- _КРАТКОЕ ЗАДАНИЕ 1_
Приведите заново строки записей, начиная со строки, содержащей «collectors: -. Schimper», и заканчивая строкой, содержащей «state / province: Alajuela», заменив в них «country» на «nation» и оставив все прочее без изменений.

- _ФРАГМЕНТ СТРАНИЦЫ_
* * * * * * * * *

17−19 сентября россиянам предстоит выбрать депутатов Госдумы, девять глав регионов, депутатов 39 региональных парламентов, девяти советов административных центров регионов и огромное количество разных местных депутатов. Нынешняя избирательная кампания проходит на фоне нового витка репрессий, которые заставляют многих считать эти выборы худшими в истории современной России.
Ежедневно поступающие новости действительно выглядят ужасно, однако не стоит спешить награждать эти выборы званием худших — у них есть достойные конкуренты в этом соревновании. Правда, приближающиеся выборы могут оказаться фактически последними на этом историческом этапе.
Современная избирательная система России как минимум с середины 2000-х гг. держится на четырех основах: контроле властей за допуском кандидатов, контроле за медиапространством, принуждении избирателей и фальсификациях в дни голосования. В разные электоральные циклы баланс этих четырех составляющих мог быть разным — все зависело от конкретной политической ситуации. Причем российские власти хоть и выступают основным субъектом, определяющим этот баланс, но сами могут быть существенно скованы политическими условиями.
Поэтому для понимания того, как правильно оценить проходящие сейчас выборы, необходимо посмотреть на все четыре элемента, а также на условия, в которых они действуют.
Контроль за допуском кандидатов
Отсев на стадии выдвижения и регистрации кандидатов — это самый первый рубеж обороны российских властей. На многих выборах он оказывался и самым важным. Одну из ключевых ролей он играет и сейчас. Мы уже писали, что в России на данный момент около 9 млн человек лишены права избираться. В реальности цифра, скорее всего, даже выше. В начале лета, перед самым стартом выборов, дополнительно были приняты поправки в избирательное законодательство, запретившие принимать участие в выборах лицам, причастным к деятельности запрещенных экстремистских и террористических организаций. При этом формулировки закона были столь размыты, что их можно было применить почти к любому человеку.
Это привело к снятию кандидатов с выборов и условно добровольному отказу ряда сильных политиков от участия в них. В результате эксперты движения в защиту прав избирателей «Голос» (признано российскими властями «иноагентом») фиксируют заметное снижение желания граждан участвовать в выборах в качестве кандидатов и большое количество отказов в регистрации.

* * * * * * * * *

- _ИЗВЛЕЧЕННЫЕ ЗАПИСИ_
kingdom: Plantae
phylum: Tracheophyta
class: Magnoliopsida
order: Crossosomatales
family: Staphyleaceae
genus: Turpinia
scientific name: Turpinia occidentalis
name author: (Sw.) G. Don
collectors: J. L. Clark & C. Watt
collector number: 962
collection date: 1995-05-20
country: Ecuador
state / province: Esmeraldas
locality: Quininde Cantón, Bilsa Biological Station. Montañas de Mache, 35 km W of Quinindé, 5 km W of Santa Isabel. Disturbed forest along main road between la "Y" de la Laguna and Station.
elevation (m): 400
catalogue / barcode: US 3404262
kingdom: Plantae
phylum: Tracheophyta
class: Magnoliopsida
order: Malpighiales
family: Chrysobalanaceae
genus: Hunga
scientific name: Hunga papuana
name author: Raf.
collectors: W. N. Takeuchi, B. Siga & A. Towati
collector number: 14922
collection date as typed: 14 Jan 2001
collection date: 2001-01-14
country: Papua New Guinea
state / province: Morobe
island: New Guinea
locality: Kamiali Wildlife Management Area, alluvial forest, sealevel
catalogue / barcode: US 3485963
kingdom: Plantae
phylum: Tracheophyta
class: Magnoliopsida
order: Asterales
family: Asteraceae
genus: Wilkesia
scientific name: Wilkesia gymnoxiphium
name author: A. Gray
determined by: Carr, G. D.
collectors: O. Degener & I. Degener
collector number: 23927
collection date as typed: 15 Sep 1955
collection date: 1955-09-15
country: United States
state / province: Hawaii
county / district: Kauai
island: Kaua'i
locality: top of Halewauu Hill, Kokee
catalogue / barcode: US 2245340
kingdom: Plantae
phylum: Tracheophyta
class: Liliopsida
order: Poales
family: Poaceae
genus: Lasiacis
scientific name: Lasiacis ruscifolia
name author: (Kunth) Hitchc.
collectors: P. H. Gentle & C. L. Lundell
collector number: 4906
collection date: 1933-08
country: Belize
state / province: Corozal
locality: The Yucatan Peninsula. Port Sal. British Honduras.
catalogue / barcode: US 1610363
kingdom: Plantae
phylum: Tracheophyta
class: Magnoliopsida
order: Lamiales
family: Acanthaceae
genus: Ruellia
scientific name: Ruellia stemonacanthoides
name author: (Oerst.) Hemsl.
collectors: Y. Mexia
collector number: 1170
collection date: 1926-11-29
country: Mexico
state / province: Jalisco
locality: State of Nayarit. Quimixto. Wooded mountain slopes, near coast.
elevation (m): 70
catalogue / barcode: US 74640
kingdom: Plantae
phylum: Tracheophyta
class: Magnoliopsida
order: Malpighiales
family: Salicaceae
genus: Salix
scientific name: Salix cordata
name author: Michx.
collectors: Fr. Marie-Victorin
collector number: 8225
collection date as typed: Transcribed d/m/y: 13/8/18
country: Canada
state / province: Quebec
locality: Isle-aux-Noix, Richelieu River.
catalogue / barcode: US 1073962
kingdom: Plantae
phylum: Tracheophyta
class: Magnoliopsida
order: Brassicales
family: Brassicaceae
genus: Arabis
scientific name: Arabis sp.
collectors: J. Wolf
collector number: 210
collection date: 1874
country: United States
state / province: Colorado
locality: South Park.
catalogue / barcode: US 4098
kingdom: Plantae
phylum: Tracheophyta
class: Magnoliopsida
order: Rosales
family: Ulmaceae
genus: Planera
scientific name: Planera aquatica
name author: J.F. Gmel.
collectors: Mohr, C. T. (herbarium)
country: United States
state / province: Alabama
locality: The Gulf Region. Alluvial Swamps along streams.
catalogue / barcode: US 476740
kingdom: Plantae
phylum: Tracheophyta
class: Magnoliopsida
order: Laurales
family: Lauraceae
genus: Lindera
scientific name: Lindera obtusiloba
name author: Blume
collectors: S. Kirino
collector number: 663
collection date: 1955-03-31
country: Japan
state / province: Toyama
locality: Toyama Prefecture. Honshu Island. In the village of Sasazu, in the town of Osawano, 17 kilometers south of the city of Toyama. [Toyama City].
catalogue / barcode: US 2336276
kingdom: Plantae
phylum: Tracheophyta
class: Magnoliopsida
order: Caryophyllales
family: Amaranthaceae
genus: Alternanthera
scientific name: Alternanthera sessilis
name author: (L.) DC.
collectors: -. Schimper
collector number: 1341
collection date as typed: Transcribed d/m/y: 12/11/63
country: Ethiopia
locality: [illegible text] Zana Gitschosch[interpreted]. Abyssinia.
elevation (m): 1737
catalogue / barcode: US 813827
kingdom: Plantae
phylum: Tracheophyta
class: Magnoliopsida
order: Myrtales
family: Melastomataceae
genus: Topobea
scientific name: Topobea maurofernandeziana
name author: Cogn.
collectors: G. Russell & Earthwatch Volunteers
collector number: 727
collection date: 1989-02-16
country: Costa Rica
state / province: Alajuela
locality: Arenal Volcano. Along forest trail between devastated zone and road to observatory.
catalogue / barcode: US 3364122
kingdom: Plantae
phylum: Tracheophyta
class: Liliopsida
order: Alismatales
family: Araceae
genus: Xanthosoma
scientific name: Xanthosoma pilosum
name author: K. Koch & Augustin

* * * * * * * * *

- _КРАТКОЕ ЗАДАНИЕ 2_
Перепишите дословно фрагмент статьи о выборах, начиная со слов «Поэтому для понимания» и заканчивая словами «которых они действуют.».

- _РЕЗУЛЬТАТ ВЫПОЛНЕНИЯ 1_
collectors: -. Schimper
collector number: 1341
collection date as typed: Transcribed d/m/y: 12/11/63
nation: Ethiopia
locality: [illegible text] Zana Gitschosch[interpreted]. Abyssinia.
elevation (m): 1737
catalogue / barcode: US 813827
kingdom: Plantae
phylum: Tracheophyta
class: Magnoliopsida
order: Myrtales
family: Melastomataceae
genus: Topobea
scientific name: Topobea maurofernandeziana
name author: Cogn.
collectors: G. Russell & Earthwatch Volunteers
collector number: 727
collection date: 1989-02-16
nation: Costa Rica
state / province: Alajuela

- _РЕЗУЛЬТАТ ВЫПОЛНЕНИЯ 2_
Поэтому для понимания того, как правильно оценить проходящие сейчас выборы, необходимо посмотреть на все четыре элемента, а также на условия, в которых они действуют.